BEGIN
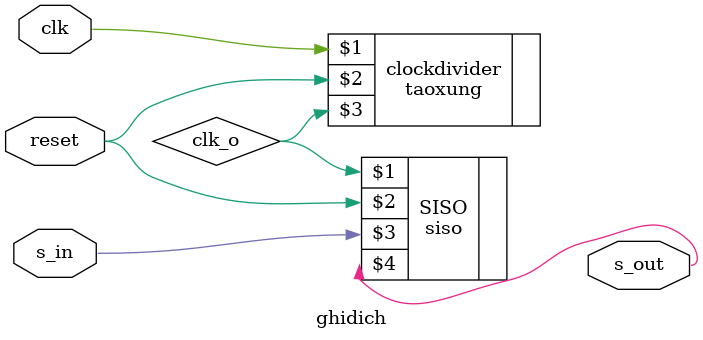
<source format=v>
`timescale 1ns / 1ps
module ghidich(
input wire clk, 
input wire reset,
input wire s_in,
output wire s_out );
wire clk_o ;
// module instance
taoxung clockdivider (clk, reset, clk_o) ;
siso SISO (clk_o,reset,s_in,s_out);
endmodule

</source>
END
== TASK TO COMPLETE ==
Take the listing above and print it exactly, apart from the pictures.

== FINISHED TASK ==
<source format=v>
`timescale 1ns / 1ps
module ghidich(
input wire clk, 
input wire reset,
input wire s_in,
output wire s_out );
wire clk_o ;
// module instance
taoxung clockdivider (clk, reset, clk_o) ;
siso SISO (clk_o,reset,s_in,s_out);
endmodule

</source>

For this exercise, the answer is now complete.